American sports coach

Richard Sadiv (born 1964) is an American sports coach and powerlifter. Sadiv Sets are named after him.

==Early life and education==
Sadiv was born in 1964. He was educated at Garfield High School. Later, he attended William Paterson University and graduated with a bachelor's degree. He also holds certifications from the National Academy of Sports Medicine and FMS.

==Career==
In 2010, he joined Parisi Speed School. He is the current director of the NFL Combine program at Parisi Speed School. He has coached athletes such as Brian Toal, Phil Simms, and T. J. Clemmings.

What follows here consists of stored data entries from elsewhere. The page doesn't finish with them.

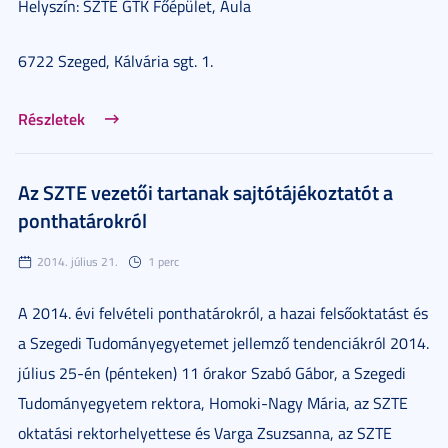
Helyszín: SZTE GTK Főépület, Aula
6722 Szeged, Kálvária sgt. 1.
Részletek
Az SZTE vezetői tartanak sajtótájékoztatót a
ponthatárokról
2014. július 21.
1 perc
A 2014. évi felvételi ponthatárokról, a hazai felsőoktatást és
a Szegedi Tudományegyetemet jellemző tendenciákról 2014.
július 25-én (pénteken) 11 órakor Szabó Gábor, a Szegedi
Tudományegyetem rektora, Homoki-Nagy Mária, az SZTE
oktatási rektorhelyettese és Varga Zsuzsanna, az SZTE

Sadiv acquired Parisi Speed School in 2015 and now owns it.

In 2018, he was inducted into the World Natural Powerlifting Federation Hall of Fame for his career as a powerlifter in which he attained a world record, five national records, and fourteen state records in New Jersey. A year later, he acquired Escape Fitness Fairlawn.

In 2021, Sadiv was inducted into the New Jersey Strength and Power Hall of Fame. He also holds a Guinness World Record for the one-hour team deadlift.

As a philanthropist, he was New Jersey Champion of the year for Best Buddies, a program for persons with impairments, with his wife Nanci. He is a former Special Olympics judge.